- [WHAT TO WORK ON]
1 - Please copy the passage of the list of attractions near Tucson starting at "Catalina State Park" and ending at "desert tortoise exhibit.", and switch "Rincon Mountains" to "Santa Rita Mountains".
2 - Name every kind of bird the list of attractions near Tucson says can be spotted at Agua Caliente Park.
3 - Answer these from the list of attractions near Tucson:
(a) Who founded San Xavier?
(b) How many acres of desert do the Arizona-Sonora Desert Museum's paths traverse?
(c) To what elevation does Catalina Highway rise?

- [TEXT SHOWN]

════════════════

Saguaro National Park

http://www.nps.gov/sagu/
(12 miles, 25 min) Saguaro National Park is the only place in the world that protects the saguaro cactus. You can see the well-known plant as well as other types of Sonoran desert life that have shown resilience in adapting to the harsh, sweltering environment. The park is divided into East and West sections, each with a visitor center and offering guided walking tours, informational exhibits, bookstores and restrooms.

Mission San Xavier del Bac

http://www.sanxaviermission.org
(15 miles, 25min) San Xavier, founded by Father Eusabio Kino, is a fine example of Mission architecture. The elaborate interior has been carefully restored using techniques taught by experts from the Vatican in Rome. Numerous native artifacts are housed inside, including books, maps and photos.

Agua Caliente Park

http://www.pima.gov/nrpr/parks/agua_pk
(15 miles, 30 min) Famed for its natural hot springs, Agua Caliente provides a unique crossroads for birds, plants, animals and people. Spot cardinals, thrashers, hummingbirds, songbirds and raptors nestled among the mesquites and palms.

Catalina Highway

http://www.fs.fed.us/r3/coronado/forest/recreation/scenic_drives/catalina_hwy
(15 miles, 30 min) Catalina Highway, an American National Scenic Byway, climbs the Catalina Mountains, rising from 3,000’ to 9,100’.  In under an hour, this scenic drive from Tucson leaves the Sonoran Desert, passes through stands of oak, juniper, and pinyon pine, enters pine forests, then finally fir and aspen.

Arizona-Sonora Desert Museum

http://www.desertmuseum.org
(18 miles, 40 min) A world-renowned zoo, natural history museum and botanical garden, all in one place! Exhibits re-create the natural landscape of the Sonoran Desert including more than 300 animal species and 1,200 kinds of plants and almost 2 miles of paths traversing 21 acres of beautiful desert.

Old Tucson Studios

http://www.oldtucson.com
(20 miles, 35 min) The setting for many favorite Western movies (including Tombstone, Gunfight at the OK Corral, The Three Amigos, and countless John Wayne flicks), the Old Tucson Movie Studio had become a cinematic legend. Attractions include pony rides, carnival games, stagecoach tours, exhibits and an Opera House.

Catalina State Park

http://www.azstateparks.com/Parks/CATA
(20 miles, 40 min) North of Tucson, this park offers desert vistas and plenty of recreational activities including more than 100 picnic areas, numerous well-groomed trials, camping, horseback riding and bird watching.

Colossal Cave Mountain Park

http://www.colossalcave.com
(26 miles, 45 min) This dry cave in the Rincon Mountains east of Tucson offers tours of the cave as well as horseback riding, a museum, a butterfly garden and a desert tortoise exhibit.

════════════════

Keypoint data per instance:
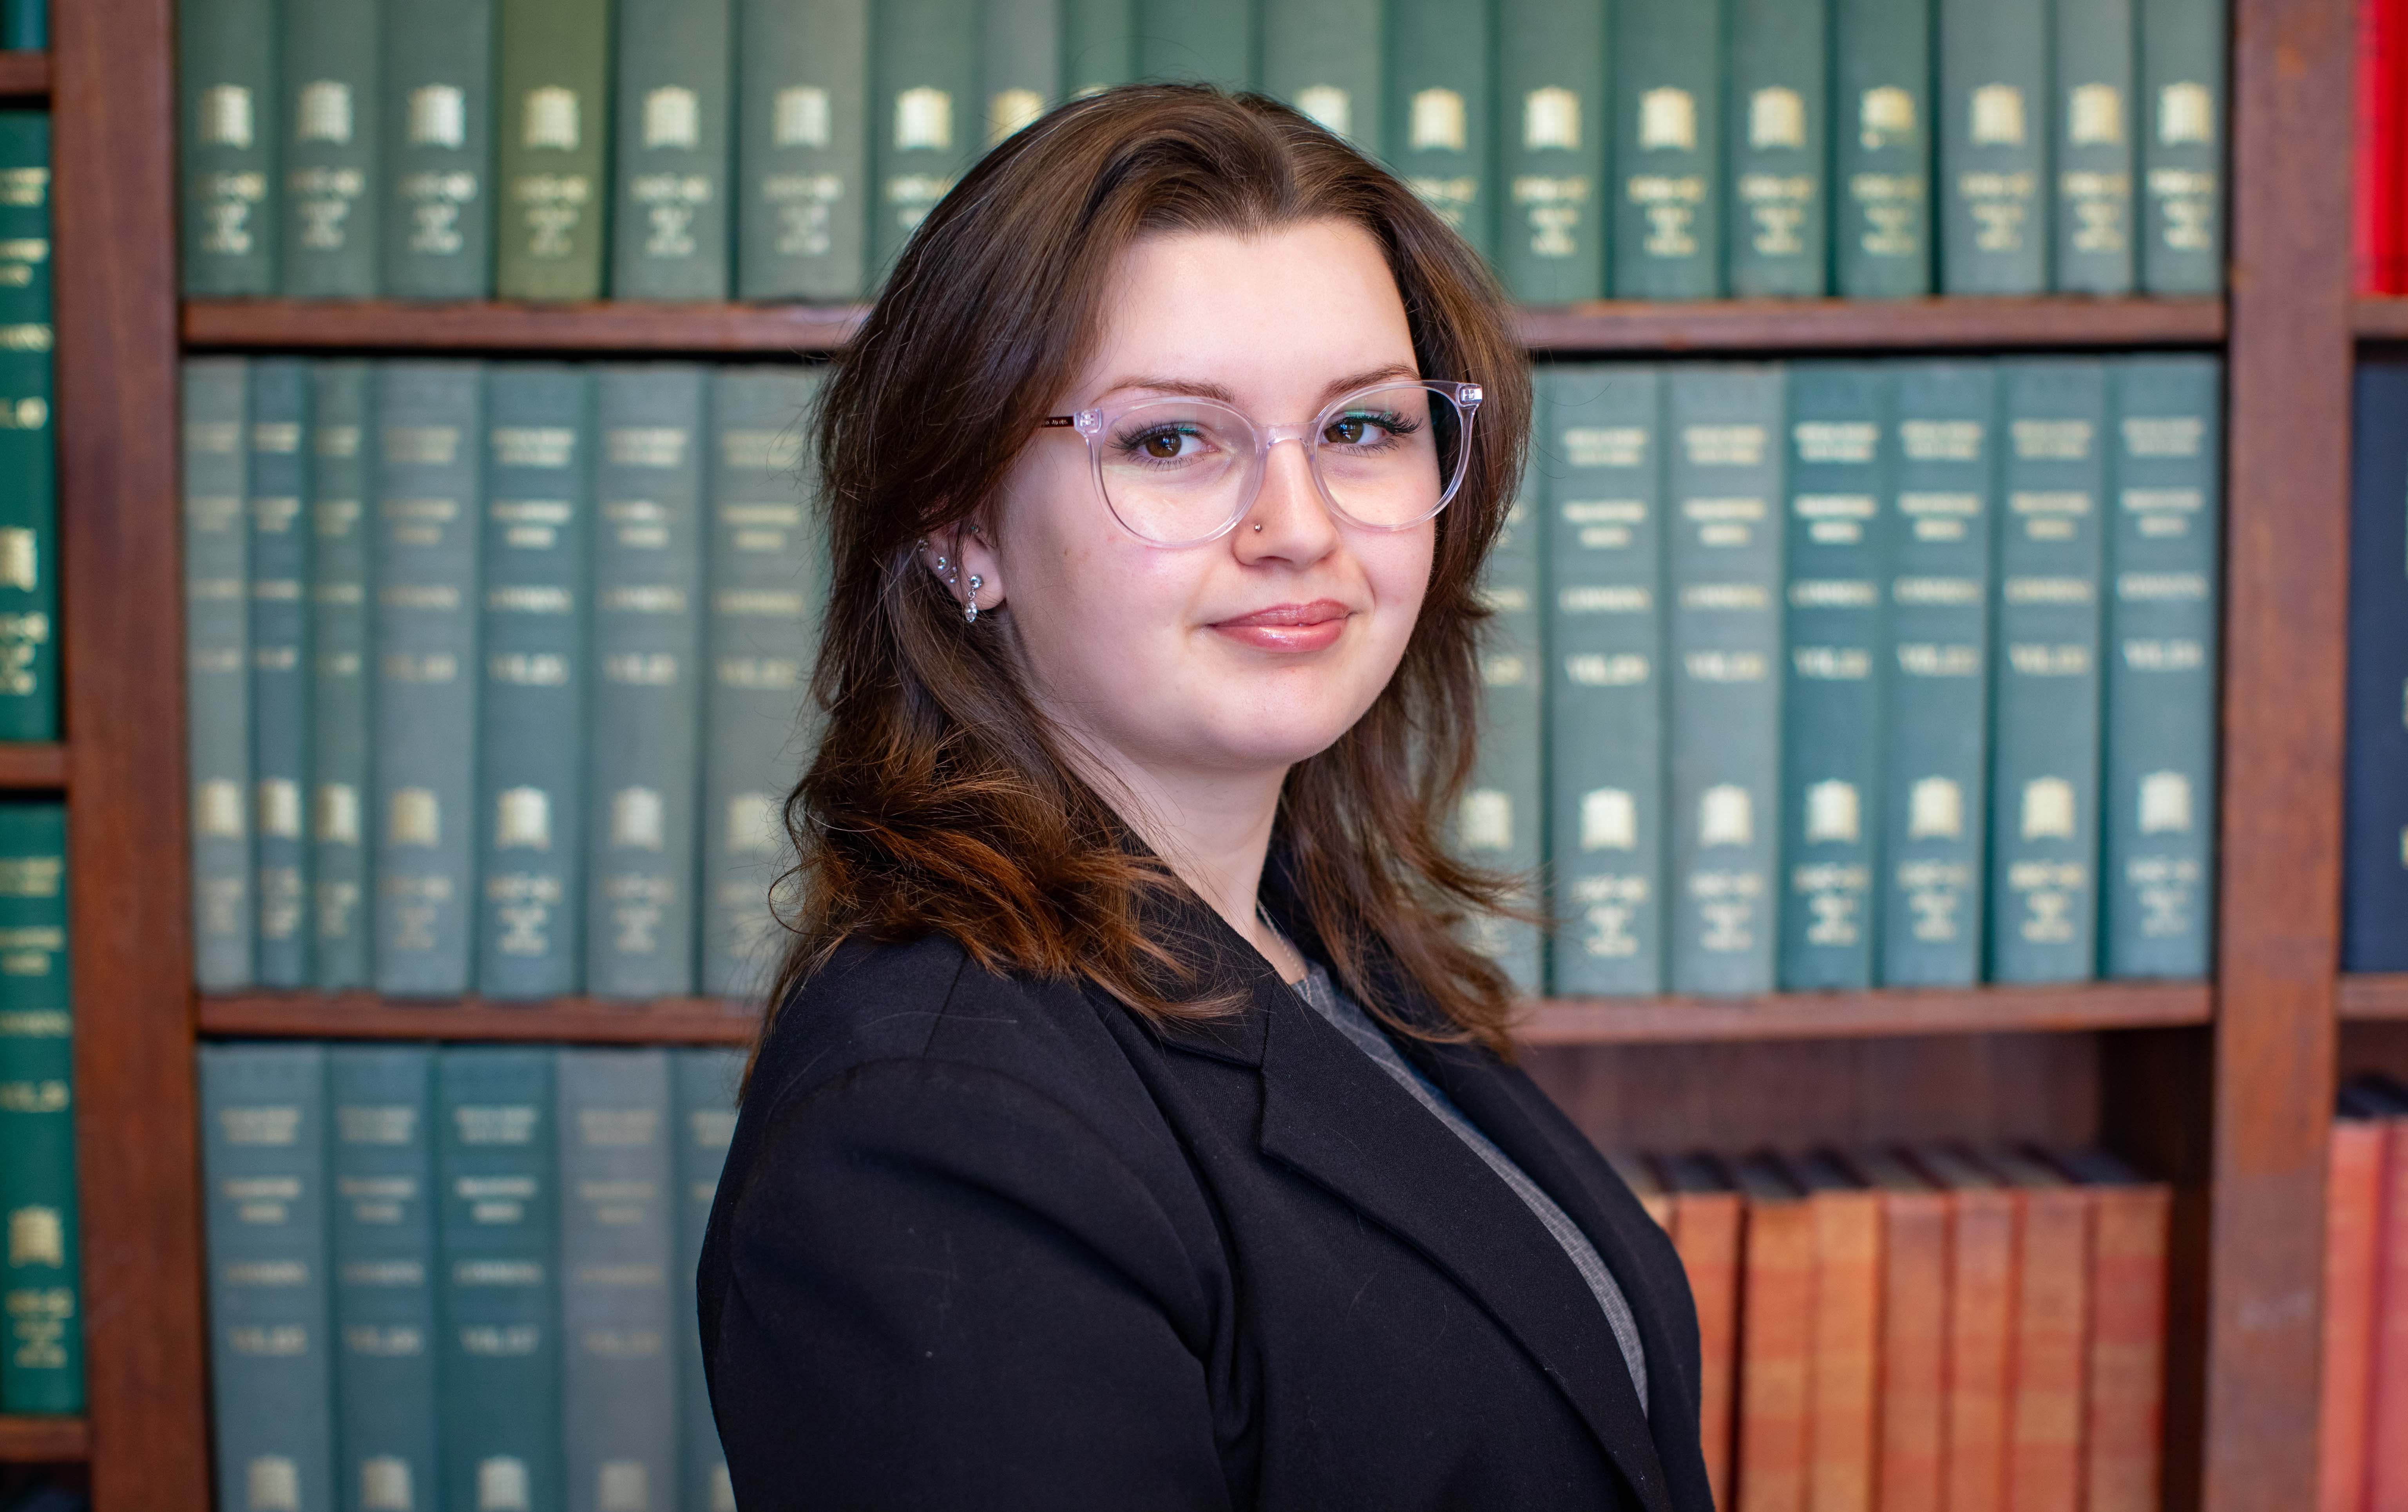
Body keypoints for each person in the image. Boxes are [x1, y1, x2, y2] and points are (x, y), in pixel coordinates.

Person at [697, 83, 1713, 1512]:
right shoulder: (931, 1127)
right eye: (1170, 440)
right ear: (956, 524)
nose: (1297, 529)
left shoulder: (1321, 951)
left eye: (1361, 427)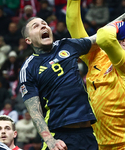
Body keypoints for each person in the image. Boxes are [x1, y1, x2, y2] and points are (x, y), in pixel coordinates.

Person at [66, 0, 125, 149]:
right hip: (101, 144)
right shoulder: (99, 56)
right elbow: (73, 26)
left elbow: (105, 38)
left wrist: (119, 23)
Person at [19, 16, 99, 150]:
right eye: (36, 26)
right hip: (61, 137)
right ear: (28, 40)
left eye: (44, 24)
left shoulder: (66, 45)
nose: (43, 26)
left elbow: (100, 37)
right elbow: (35, 112)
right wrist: (50, 140)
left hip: (88, 133)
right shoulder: (28, 68)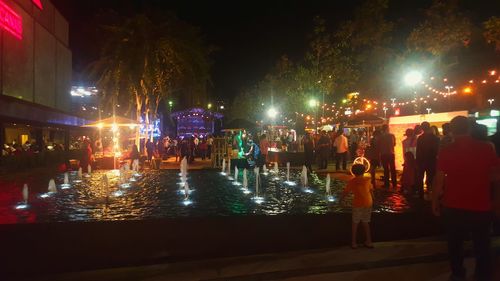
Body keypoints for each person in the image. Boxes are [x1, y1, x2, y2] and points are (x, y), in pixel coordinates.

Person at [432, 116, 499, 281]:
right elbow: (496, 176)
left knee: (455, 244)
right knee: (482, 244)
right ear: (469, 128)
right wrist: (496, 199)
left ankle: (458, 273)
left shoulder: (446, 151)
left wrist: (434, 201)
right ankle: (483, 274)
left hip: (454, 204)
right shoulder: (486, 148)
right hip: (481, 204)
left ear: (451, 130)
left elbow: (439, 180)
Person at [341, 163, 374, 249]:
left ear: (353, 172)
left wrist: (340, 200)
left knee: (355, 223)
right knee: (366, 222)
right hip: (368, 202)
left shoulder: (352, 181)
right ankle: (369, 242)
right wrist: (374, 199)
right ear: (364, 171)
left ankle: (354, 243)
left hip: (358, 204)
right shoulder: (368, 179)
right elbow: (371, 190)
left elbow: (345, 192)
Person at [415, 121, 440, 198]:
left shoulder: (420, 138)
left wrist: (417, 161)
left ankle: (421, 193)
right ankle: (432, 193)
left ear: (422, 128)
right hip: (432, 160)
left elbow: (418, 151)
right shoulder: (436, 138)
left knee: (420, 177)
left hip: (422, 161)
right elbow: (437, 150)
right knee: (431, 177)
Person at [378, 124, 397, 189]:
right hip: (391, 153)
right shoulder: (392, 135)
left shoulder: (380, 137)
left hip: (383, 154)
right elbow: (394, 144)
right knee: (392, 169)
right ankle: (394, 184)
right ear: (387, 128)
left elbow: (378, 145)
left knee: (386, 169)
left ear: (382, 129)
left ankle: (387, 184)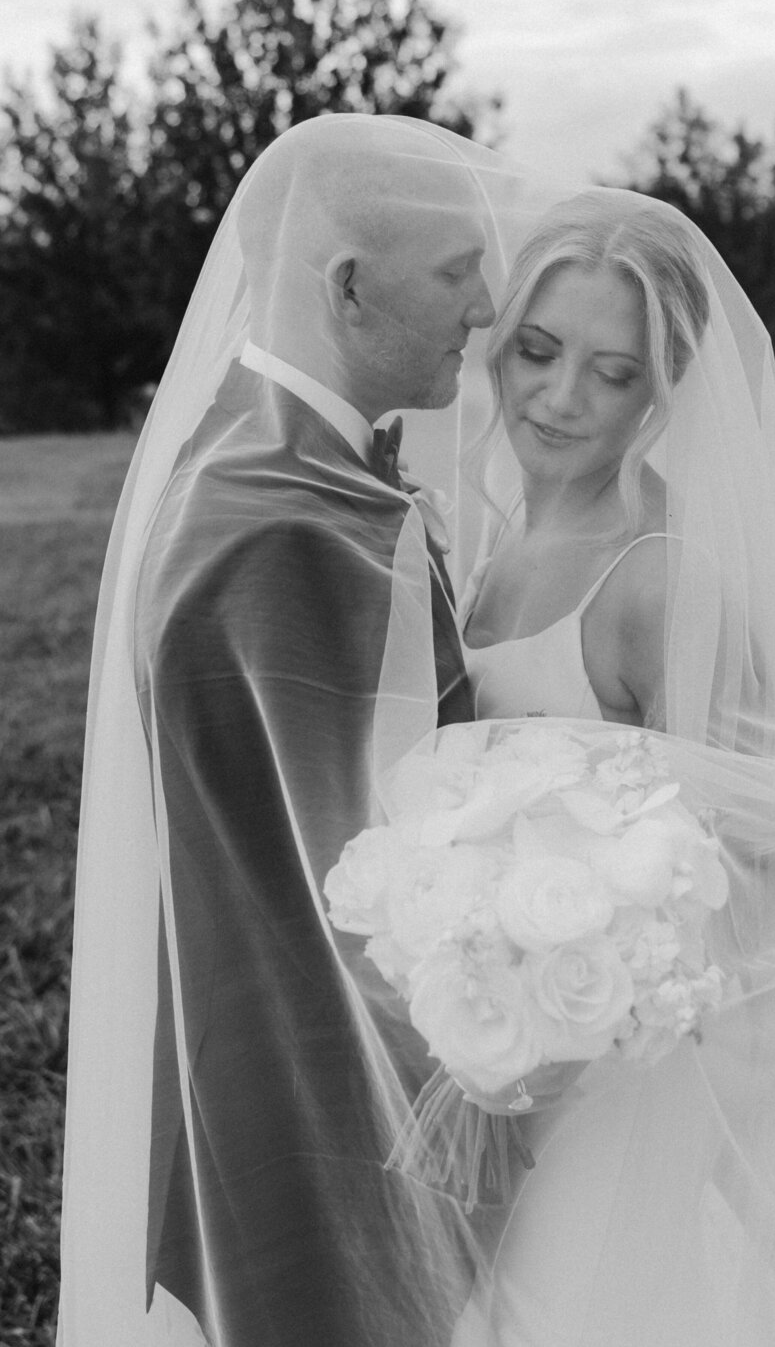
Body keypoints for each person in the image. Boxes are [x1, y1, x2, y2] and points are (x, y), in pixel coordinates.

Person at [57, 114, 501, 1347]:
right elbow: (337, 886)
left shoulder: (268, 457)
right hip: (311, 1105)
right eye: (459, 269)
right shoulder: (281, 528)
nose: (487, 303)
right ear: (349, 286)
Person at [444, 188, 775, 1346]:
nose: (559, 396)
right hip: (484, 1030)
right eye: (537, 350)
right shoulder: (487, 544)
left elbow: (748, 847)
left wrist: (562, 1019)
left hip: (606, 1070)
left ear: (662, 393)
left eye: (612, 372)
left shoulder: (658, 578)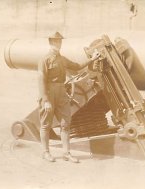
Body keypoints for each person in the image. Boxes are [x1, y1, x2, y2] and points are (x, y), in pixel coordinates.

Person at [38, 31, 99, 163]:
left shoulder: (62, 59)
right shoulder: (44, 60)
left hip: (61, 91)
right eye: (55, 41)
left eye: (59, 41)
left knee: (66, 123)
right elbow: (41, 80)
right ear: (50, 42)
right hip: (49, 91)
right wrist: (45, 100)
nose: (58, 43)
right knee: (46, 124)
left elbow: (77, 66)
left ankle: (66, 153)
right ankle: (45, 152)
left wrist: (92, 59)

════════════════

- [ANSWERS IN ORDER]
1 -
Catalina State Park

http://www.azstateparks.com/Parks/CATA
(20 miles, 40 min) North of Tucson, this park offers desert vistas and plenty of recreational activities including more than 100 picnic areas, numerous well-groomed trials, camping, horseback riding and bird watching.

Colossal Cave Mountain Park

http://www.colossalcave.com
(26 miles, 45 min) This dry cave in the Santa Rita Mountains east of Tucson offers tours of the cave as well as horseback riding, a museum, a butterfly garden and a desert tortoise exhibit.

2 - Cardinals, thrashers, hummingbirds, songbirds and raptors.

3 -
(a) Father Eusabio Kino
(b) 21 acres
(c) 9,100’